EXERCISE AIM: Lines from the one containing "- SIM card management" through the end of the data below are to be transcribed exactly; leave out all others.

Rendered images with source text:
________

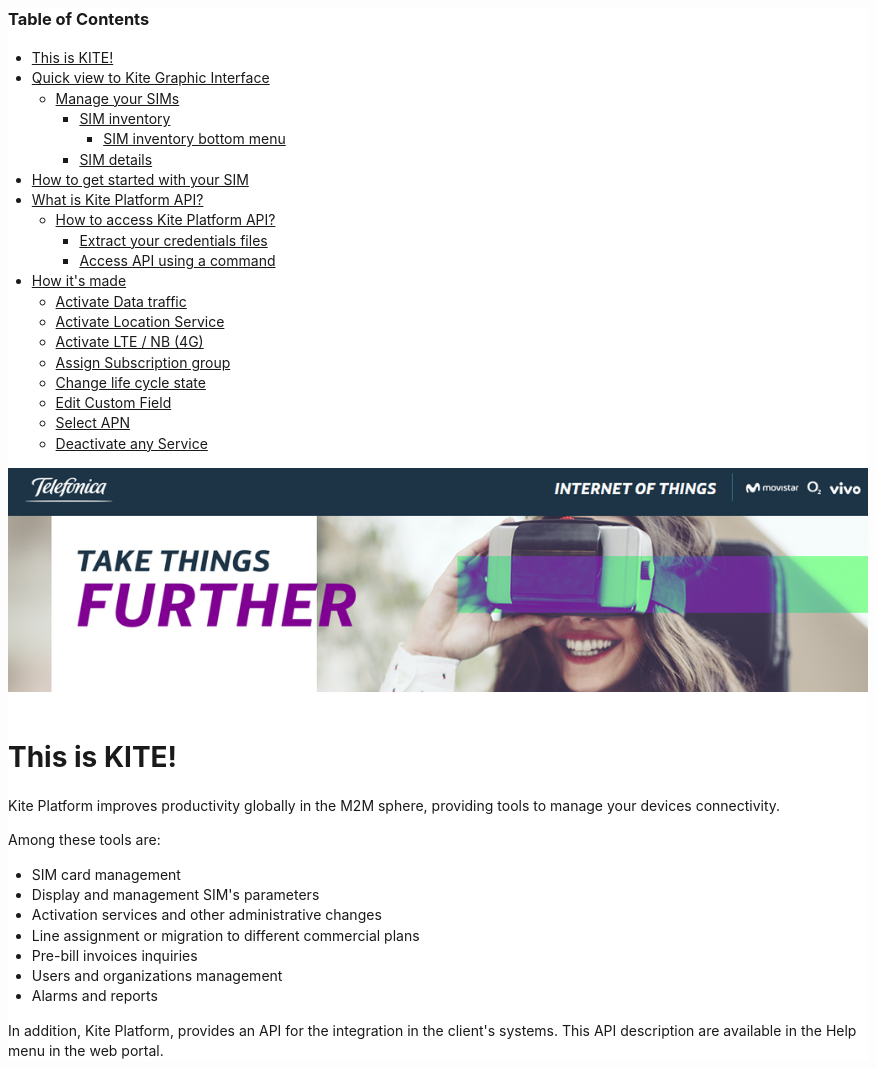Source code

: ### Table of Contents

- [This is KITE!](#this-is-kite)
- [Quick view to Kite Graphic Interface](#quick-view-to-kite-graphic-interface)
  * [Manage your SIMs](#manage-your-sims)
    + [SIM inventory](#sim-inventory)
      - [SIM inventory bottom menu](#sim-inventory-bottom-menu)
    + [SIM details](#sim-details)
- [How to get started with your SIM](#how-to-get-started-with-your-sim)
- [What is Kite Platform API?](#what-is-kite-platform-api)
  * [How to access Kite Platform API?](#how-to-access-kite-platform-api)
    + [Extract your credentials files](#extract-your-credentials-files)
    + [Access API using a command](#access-api-using-a-command)
- [How it's made](#how-its-made)
    + [Activate Data traffic](#activate-data-traffic)
    + [Activate Location Service](#activate-location-service)
    + [Activate LTE / NB (4G)](#activate-lte-nb-4g)
    + [Assign Subscription group](#assign-subscription-group)
    + [Change life cycle state](#change-life-cycle-state)
    + [Edit Custom Field](#edit-custom-field)
    + [Select APN](#select-apn)
    + [Deactivate any Service](#deactivate-any-service)

[![IMAGE ALT TEXT HERE](pictures/Kite/Kite.png)](https://www.youtube.com/watch?v=Kr5aICVJxSA)

# This is KITE!
Kite Platform improves productivity globally in the M2M sphere, providing tools to
manage your devices connectivity.

Among these tools are:
- SIM card management
- Display and management SIM's parameters 
- Activation services and other administrative changes
- Line assignment or migration to different commercial plans
- Pre-bill invoices inquiries
- Users and organizations management
- Alarms and reports

In addition, Kite Platform, provides an API for the integration in the client's systems. 
This API description are available in the Help menu in the web portal.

________

SOLUTION TO THE PROBLEM:
- SIM card management
- Display and management SIM's parameters 
- Activation services and other administrative changes
- Line assignment or migration to different commercial plans
- Pre-bill invoices inquiries
- Users and organizations management
- Alarms and reports

In addition, Kite Platform, provides an API for the integration in the client's systems. 
This API description are available in the Help menu in the web portal.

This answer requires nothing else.